- Directed by: Atma Ram
- Produced by: Atma Ram
- Starring: Vinod Khanna Leena Chandavarkar Kamini Kaushal
- Music by: Nitin Mangesh
- Release date: 21 May 1975;
- Running time: 2 hours 10 min
- Country: India
- Language: Hindi

= Qaid (film) =

Qaid is a 1975 Hindi thriller drama film produced and directed by Atma Ram. The film stars Vinod Khanna, Leena Chandavarkar, Kamini Kaushal, Nazir Hussain, Mehmood, Keshto Mukherjee and K. N. Singh.

==Plot==
The movie revolves with the life of an orphan girl of a millionaire. She works as maidservant in the house of Advocate Jai Saxena. Suddenly she informs the advocate that someone is trying to kill her and her family and friends can not recognise her. Jai wants to give her shelter. Next day police arrives there and tell that this woman's real name is Ragini, a killer.

Instructions for the task. Decide whether each statement agrees with the article on Qaid, answering yes or no and quoting the words that settle it: (a) The film came out in 1975. (b) Atma Ram wrote the music for the film. (c) The orphan girl works as a maidservant for a police officer.

Dataset.
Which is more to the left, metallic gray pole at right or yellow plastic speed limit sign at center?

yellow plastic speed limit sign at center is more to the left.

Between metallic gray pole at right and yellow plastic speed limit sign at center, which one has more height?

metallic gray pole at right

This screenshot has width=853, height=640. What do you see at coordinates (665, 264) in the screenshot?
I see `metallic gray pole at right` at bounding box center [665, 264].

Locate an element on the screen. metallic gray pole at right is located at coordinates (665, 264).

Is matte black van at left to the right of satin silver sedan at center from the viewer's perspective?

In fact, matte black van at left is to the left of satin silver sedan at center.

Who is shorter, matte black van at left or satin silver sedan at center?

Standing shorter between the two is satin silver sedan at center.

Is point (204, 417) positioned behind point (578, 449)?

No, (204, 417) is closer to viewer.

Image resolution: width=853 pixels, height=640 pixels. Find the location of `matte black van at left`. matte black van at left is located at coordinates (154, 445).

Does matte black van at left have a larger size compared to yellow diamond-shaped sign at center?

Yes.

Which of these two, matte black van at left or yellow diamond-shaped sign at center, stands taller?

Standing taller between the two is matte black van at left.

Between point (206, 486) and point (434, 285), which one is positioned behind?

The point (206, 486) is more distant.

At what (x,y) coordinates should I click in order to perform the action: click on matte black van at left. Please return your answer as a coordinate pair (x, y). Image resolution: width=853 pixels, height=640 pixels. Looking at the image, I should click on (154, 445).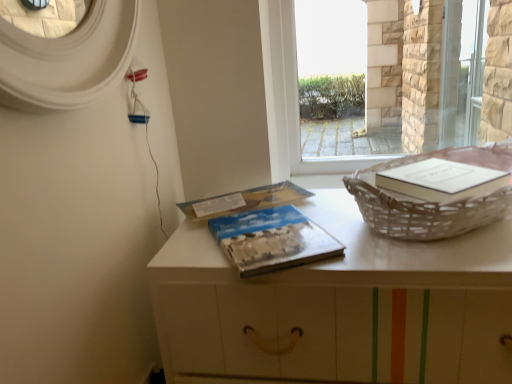
Question: From a real-world perspective, is blue textured paper at center, marked as the second paperback book in a back-to-front arrangement, located higher than transparent glass screen door at upper right?

Choices:
 (A) yes
 (B) no

Answer: (B)

Question: Is blue textured paper at center, marked as the second paperback book in a back-to-front arrangement, oriented away from transparent glass screen door at upper right?

Choices:
 (A) no
 (B) yes

Answer: (A)

Question: Can you confirm if blue textured paper at center, marked as the second paperback book in a back-to-front arrangement, is positioned to the left of transparent glass screen door at upper right?

Choices:
 (A) yes
 (B) no

Answer: (A)

Question: Is blue textured paper at center, marked as the second paperback book in a back-to-front arrangement, positioned behind transparent glass screen door at upper right?

Choices:
 (A) no
 (B) yes

Answer: (A)

Question: Can we say blue textured paper at center, marked as the 1th paperback book in a front-to-back arrangement, lies outside transparent glass screen door at upper right?

Choices:
 (A) yes
 (B) no

Answer: (A)

Question: From a real-world perspective, is transparent glass screen door at upper right positioned above or below blue matte paper at center, which appears as the second paperback book when viewed from the front?

Choices:
 (A) above
 (B) below

Answer: (A)

Question: Is transparent glass screen door at upper right inside the boundaries of blue matte paper at center, the 1th paperback book when ordered from back to front, or outside?

Choices:
 (A) outside
 (B) inside

Answer: (A)

Question: Considering the relative positions of transparent glass screen door at upper right and blue matte paper at center, the 1th paperback book when ordered from back to front, in the image provided, is transparent glass screen door at upper right to the left or to the right of blue matte paper at center, the 1th paperback book when ordered from back to front,?

Choices:
 (A) right
 (B) left

Answer: (A)

Question: From the image's perspective, relative to blue matte paper at center, the 1th paperback book when ordered from back to front, is transparent glass screen door at upper right above or below?

Choices:
 (A) above
 (B) below

Answer: (A)

Question: From the image's perspective, relative to blue textured paper at center, marked as the second paperback book in a back-to-front arrangement, is transparent glass window at center above or below?

Choices:
 (A) above
 (B) below

Answer: (A)

Question: Based on their positions, is transparent glass window at center located to the left or right of blue textured paper at center, marked as the 1th paperback book in a front-to-back arrangement?

Choices:
 (A) left
 (B) right

Answer: (B)

Question: Considering their positions, is transparent glass window at center located in front of or behind blue textured paper at center, marked as the second paperback book in a back-to-front arrangement?

Choices:
 (A) front
 (B) behind

Answer: (B)

Question: From a real-world perspective, relative to blue textured paper at center, marked as the second paperback book in a back-to-front arrangement, is transparent glass window at center vertically above or below?

Choices:
 (A) above
 (B) below

Answer: (A)

Question: Is blue textured paper at center, marked as the second paperback book in a back-to-front arrangement, spatially inside woven wicker basket at right, or outside of it?

Choices:
 (A) outside
 (B) inside

Answer: (A)

Question: Looking at their shapes, would you say blue textured paper at center, marked as the 1th paperback book in a front-to-back arrangement, is wider or thinner than woven wicker basket at right?

Choices:
 (A) thin
 (B) wide

Answer: (A)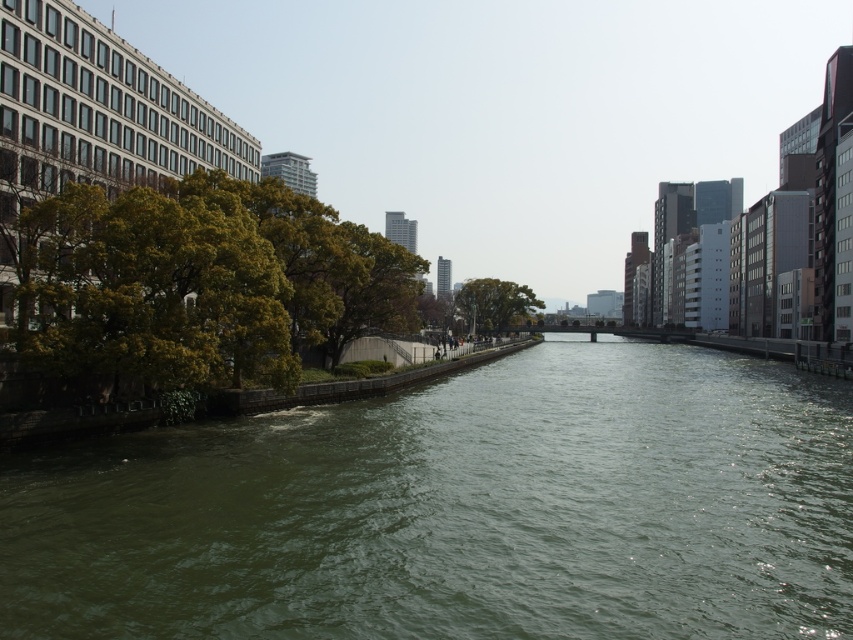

Reply.
(a) Yes: "Qaid is a 1975 Hindi thriller drama film"
(b) No: "Music by: Nitin Mangesh"
(c) No: "She works as maidservant in the house of Advocate Jai Saxena."